Segundo o relatório financeiro global do segundo trimestre de 2026, divulgado pela GM em 21 de julho, suas duas joint ventures na China — SAIC-GM e SAIC-GM- Wuling — geraram, juntas, um lucro líquido atribuível de 83 milhões de dólares norte-americanos no período, um aumento de 17% em relação ao ano anterior. Esses dados confirmam que as operações chinesas da GM, após retornarem à zona de lucro no quarto trimestre de 2024, mantêm uma trajetória estável desde então.
Vale destacar que esse ciclo de lucratividade teve início no quarto trimestre de 2024, logo após a conclusão de uma importante reestruturação de suas operações locais. Anteriormente, devido à lentidão na transição para veículos elétricos, as vendas da SAIC-GM haviam caído por cinco anos consecutivos, levando à primeira perda registrada pela GM China no primeiro trimestre de 2024. Em resposta, a GM encerrou imediatamente sua fábrica em Shenyang e reduziu capacidade nas unidades de Xangai, Yantai e Wuhan; ao mesmo tempo, simplificou drasticamente sua linha de veículos movidos a combustão, concentrando-se nos modelos-chave Buick GL8, Buick Envision, Buick Lacrosse e Cadillac XT5.
No âmbito da eletrificação, a GM acelerou sua estratégia de produtos localizados.
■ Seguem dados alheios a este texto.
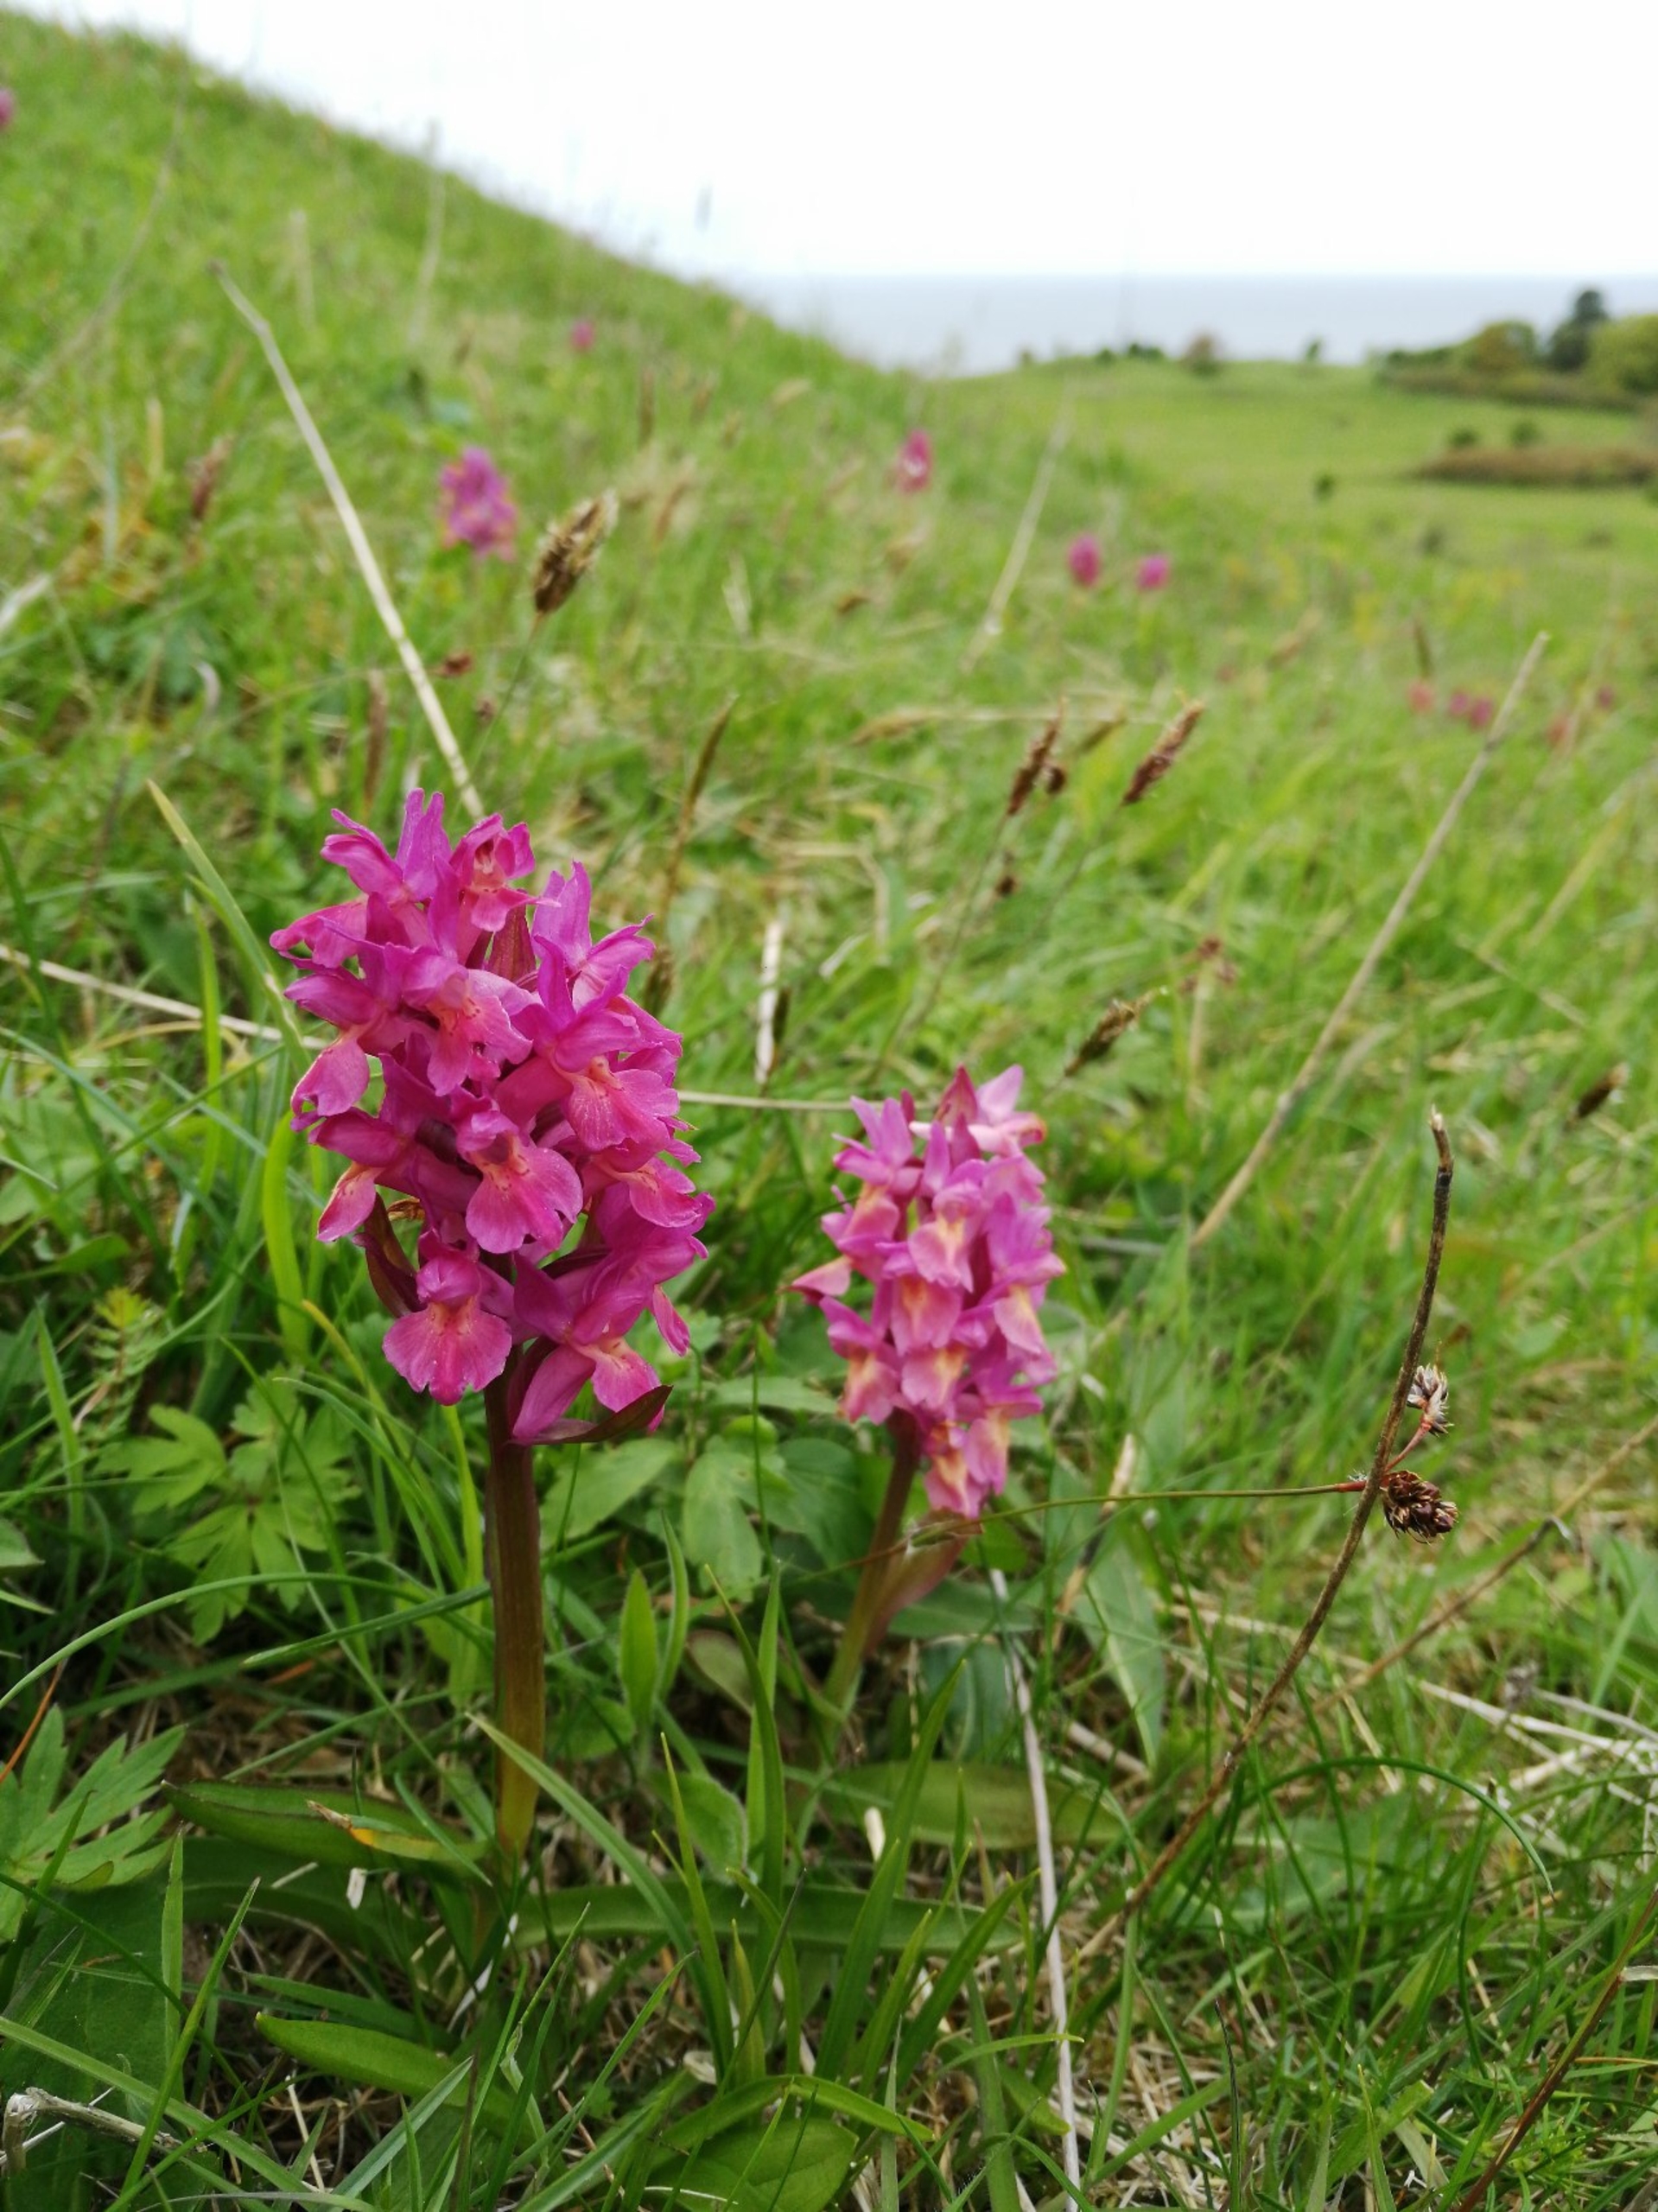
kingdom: Plantae
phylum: Tracheophyta
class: Liliopsida
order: Asparagales
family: Orchidaceae
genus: Dactylorhiza
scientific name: Dactylorhiza sambucina
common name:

Desde abril de 2026, as duas joint ventures lançaram conjuntamente três modelos novos de energia nova com configuração de seis lugares: o SUV totalmente elétrico Cadillac Vistiq, o crossover com extensor de autonomia Baojun Yunhai S e o crossover híbrido plug-in Wuling Starlight L. Todos esses veículos foram desenvolvidos para atender simultaneamente às demandas familiares por espaço e experiência elétrica, tornando-se impulso fundamental para a geração de lucro.
Atualmente, a GM opera na China sob um modelo dual: a SAIC-GM (com participação acionária de 50:50) foca no segmento premium e médio-alto, produzindo os veículos das marcas Cadillac, Buick e Chevrolet; já a SAIC-GM-Wuling (com participação acionária de 50,1:44:5,9) atua no segmento especializado em veículos Volkswagen, abrangendo as marcas próprias Wuling e BAOJUN, com ênfase em veículos compactos, minivans (MPV) e produtos nova energia de porte compacto.
Dados setoriais indicam que, nos primeiros seis meses de 2026, as vendas de veículos novos na China caíram 20%, totalizando 8,8 milhões de unidades; as vendas da GM na China também recuaram 21%, para 707 mil unidades. Diante da contração geral do mercado e da ascensão acelerada das marcas locais, resta saber se a GM conseguirá transformar essa lucratividade pontual em competitividade sustentável — o que dependerá da cadência futura de lançamentos, da eficácia de sua política de preços e da eficiência de sua rede de distribuição.